D’où lui est venue cette extraordinaire fortune ? Pourquoi la science catholique s’est-elle fixée dans cette ville du nord qu’aucune tradition littéraire ou religieuse n’appelait à la mission qui lui a été dévolue ? On ne peut l’expliquer autrement que par le caractère singulier que donnait à Paris la résidence de la cour royale. Les traditions carolingiennes de la royauté la prédisposaient admirablement à s’intéresser aux écoles ecclésiastiques et à leur accorder sa protection. Si ce sont les grands seigneurs féodaux qui ont favorisé les fondations mystiques de l’Église, les rois ont pris sous leur garde ses fondations savantes. Rien d’étonnant donc si, de très bonne heure, les écoles de Paris se sont trouvées dans une situation privilégiée. Les progrès de la royauté, en augmentant depuis le commencement du xiiie siècle l’importance et l’attraction de la capitale, ont fait le reste. Le centre national de la France est devenu le centre de la vie scientifique européenne. Ce ne sont pas seulement les Français qui auront répandu par le monde ce dicton du xiiie siècle, dû sans doute à un jeu de mots d’étudiant : « Paris absque pare, Paris sans pair. »

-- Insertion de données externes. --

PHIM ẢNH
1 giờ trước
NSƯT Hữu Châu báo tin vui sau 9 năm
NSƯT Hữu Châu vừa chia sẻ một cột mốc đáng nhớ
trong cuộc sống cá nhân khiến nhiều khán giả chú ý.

L’influence de la civilisation française, au xiie et au xiiie siècles, n’a pas été partout également intense. Elle atteint son maximum dans les pays où les Français l’ont portée eux-mêmes en s’y installant : en Angleterre et dans les établissements des croisés en Orient. Ailleurs, elle ne s’est répandue que par emprunt, imitation, mode ou contagion, et par l’exemple. Mais partout elle ne s’est communiquée qu’aux classes supérieures de la société, à la noblesse parmi les laïques, aux étudiants et aux savants parmi les clercs. A cet égard on peut la comparer à celle de la Renaissance du xve siècle ; elle ne s’est étendue comme elle qu’à l’aristocratie sociale ou à celle de l’intelligence et du savoir. On comprend facilement qu’il en ait été ainsi. La France du Moyen Age ne possédait pas, en effet, une vie économique assez intense pour imposer son action au commerce et à l’industrie. Dans ce domaine, elle le cédait de beaucoup à l’Italie et à la Flandre. En Flandre pourtant, le voisinage intime, les relations politiques et les intérêts commerciaux ont fait descendre l’influence française jusqu’à la bourgeoisie. Les patriciens des grandes villes flamandes du xiie siècle sont plus qu’à moitié français ; ils le sont au point de se servir du français comme langue administrative et langue d’affaires. Le caractère bilingue que la Belgique flamande a conservé jusqu’à nos jours date de cette époque. Il n’est dû en rien, comme par exemple celui de la Bohême, à l’occupation étrangère ; il est une conséquence naturelle et pacifique du voisinage de la France et la meilleure preuve de l’attraction exercée par sa civilisation.